Dweck further testified that at the time he represented Mann,
his hourly rate for non-contingency cases was $350 per hour, and
his son's rate was $175 per hour.*fn6 Because Mann was a
"high-maintenance" client, Dweck handled her case almost
exclusively, with little assistance from his partners and
associates. Specifically, Dweck estimates that he personally
handled approximately 95 percent of the work done on Mann's
behalf. This was true even in the evenings and on the weekends,
when Dweck made sure that either he or his son were accessible to
Mann at all times. See id. at 51-52.
I find Dweck's testimony regarding the hours devoted to Mann's
case to be credible, but because Dweck acknowledges that the
total hours was nothing more than a "guesstimate," and because there are no records to
support the testimony, a 25 percent discount of that guesstimate
is appropriate. A review of the evidence submitted to the Court
demonstrates that the Dweck firm prepared a number of documents
on Mann's behalf, and attended several meetings and negotiation
sessions. Moreover, based on Mann's testimony during trial, I
conclude that she likely was a demanding client who required
considerable attention. However, even giving Dweck the benefit of
the doubt, his firm could not have spent more than 300 hours
representing Mann between September, 1998 and March, 1999. Of
these hours, 95 percent were performed by Dweck (285 hours), and
five percent were performed by H.P. Sean Dweck (15 hours).

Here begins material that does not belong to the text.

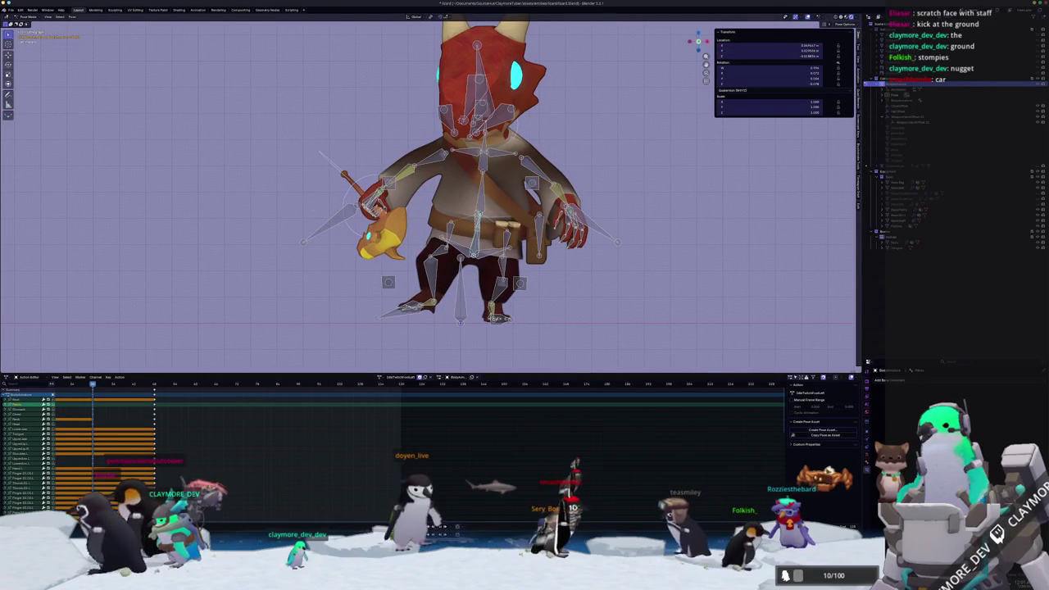
pyautogui.press('ctrl+z')
pyautogui.press('g')
pyautogui.press('x')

Based on all of the testimony, I further conclude that Jack
Dweck is an extremely experienced attorney who specializes in
employment law, and was highly qualified to represent Mann in her
negotiations with the Bank. Though the underlying claim against
First Union may have been typical, it was probably more difficult
in this instance because of Mann's high salary (resulting in a
high settlement demand) and her need for constant attention. In
particular, Dweck testified that Mann micro-managed his actions,
insisting on constantly overseeing every aspect of the
representation and personally editing documents. See id. at 39.

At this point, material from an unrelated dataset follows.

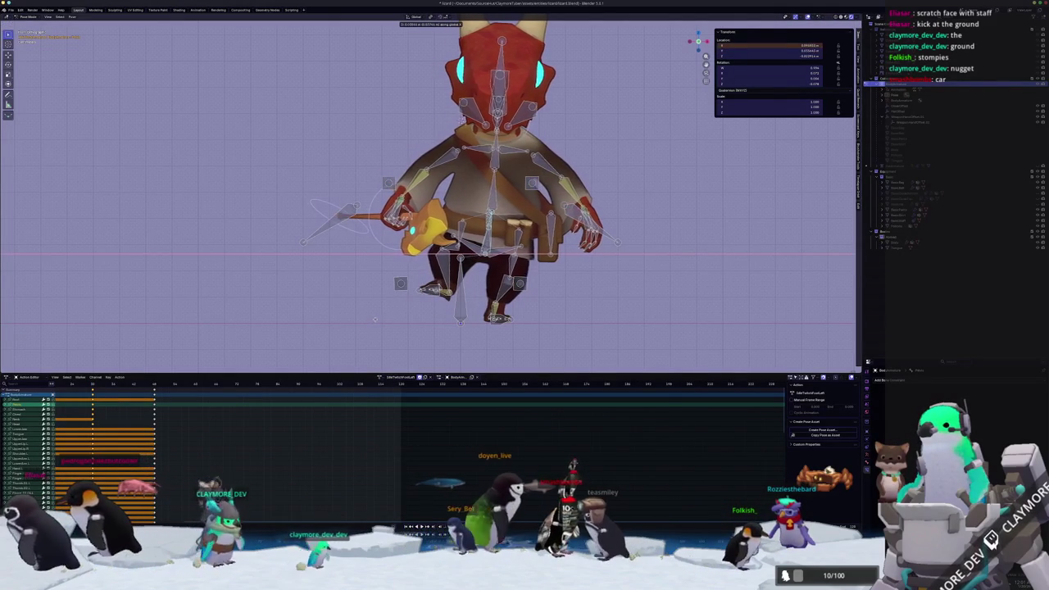
pyautogui.click(376, 319)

This likely made the representation somewhat more difficult than
the typical employment case. Finally, although Mann failed to consummate a
settlement during Dweck's representation, he did obtain a
settlement offer of $1,035,000. Notably, had Mann accepted that
offer, under the terms of the Retainer Agreement, the Dweck firm
would have received $332,500.*fn7
Given all of these circumstances, I conclude that the value of
the services the firm provided to Mann in connection with her
claim against First Union is approximately $153,562. I begin with
a lodestar analysis: 300 hours expended by Jack Dweck and his
son, multiplied by their respective rates (285 hours multiplied
by $350/hour for Jack Dweck, and 15 hours multiplied by $175/hour
for H.P. Sean Dweck). This amounts to $102,375. Because of the
risk involved in contingency representation, this figure should
be increased by a factor of 50 percent, bringing the total to
$153,562. See Ruggiero, 641 N.Y.S.2d at 191 ("[I]n making the
[quantum meruit] award, [the lower court] correctly considered the contingency agreement as one fact in determining the value of
services rendered."); Gurry, 2000 WL 1702028, at *1 (same).

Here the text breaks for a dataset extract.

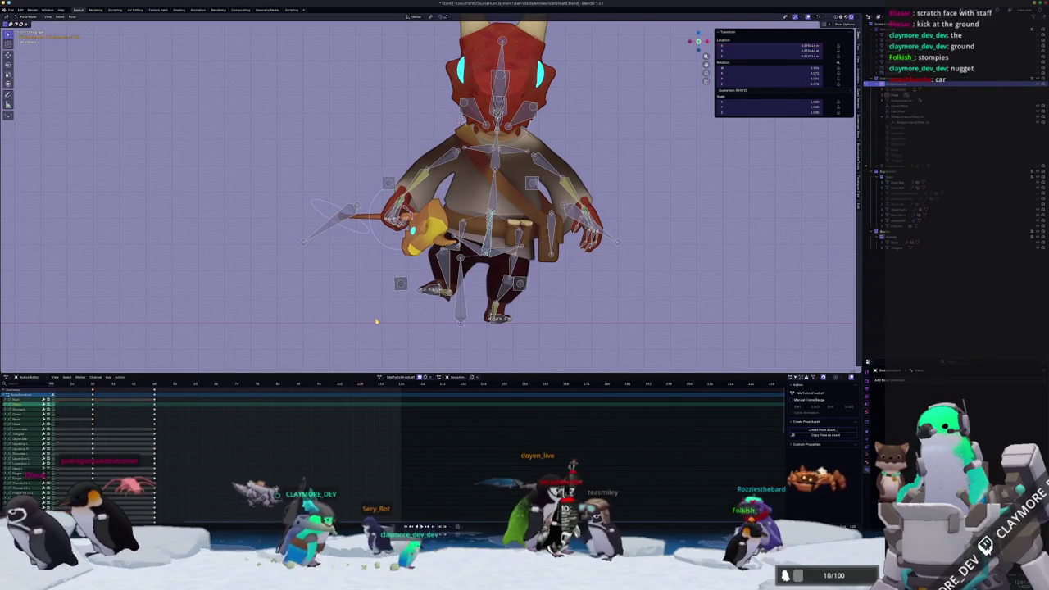
pyautogui.press('ctrl+z')
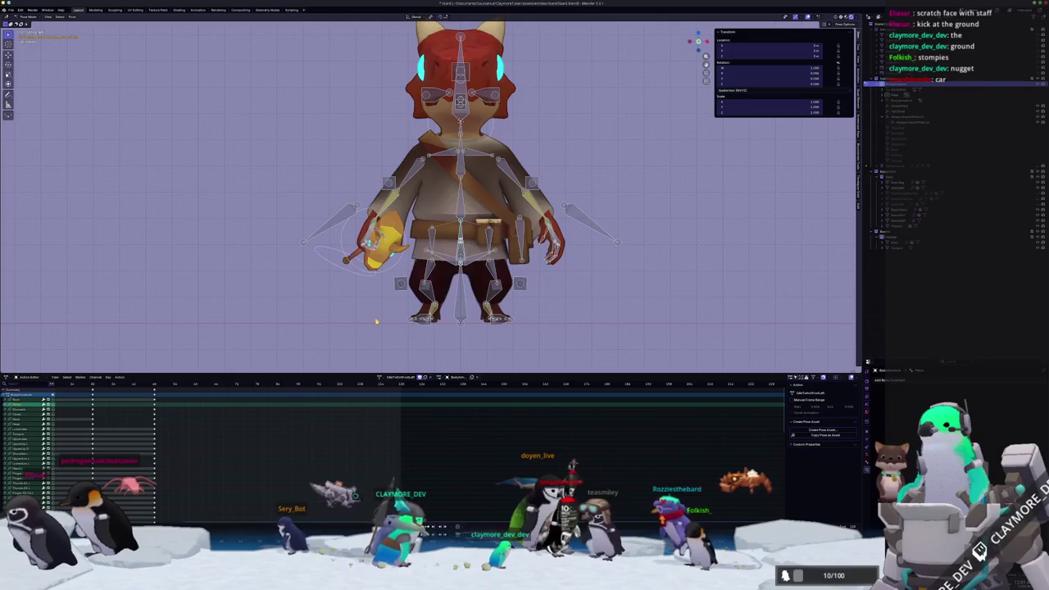
pyautogui.press('ctrl+z')
# Paste the copied pose onto this frame, nudge one bone, and keyframe all bones
pyautogui.press('ctrl+v')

Considering the "the difficulty of the matter, the nature and
extent of the services rendered, the time reasonably expended on
those services, the quality of performance by counsel, the
qualifications of counsel, the amount at issue, and the results
obtained," Sequa Corp., 156 F.3d at 148, this result is
The $12,500 paid to the Dweck firm as a retainer must be
subtracted from the fee award, bringing the total fees to
$141,062. Finally, pursuant to N.Y.C.P.L.R. § 5001, the Dweck Law
Firm is entitled to pre-judgment interest on this amount,
accruing from March 22, 1999, the day the firm was terminated and
continuing until the date of this order. Therefore, the firm is
entitled to interest amounting to $83,115. IV. CONCLUSION
For the foregoing reasons, Dweck is entitled to fees and
pre-judgment interest amounting to $224,177. The parties are to
bear their own costs. The Clerk of the Court is directed to
prepare a final judgment and close this case.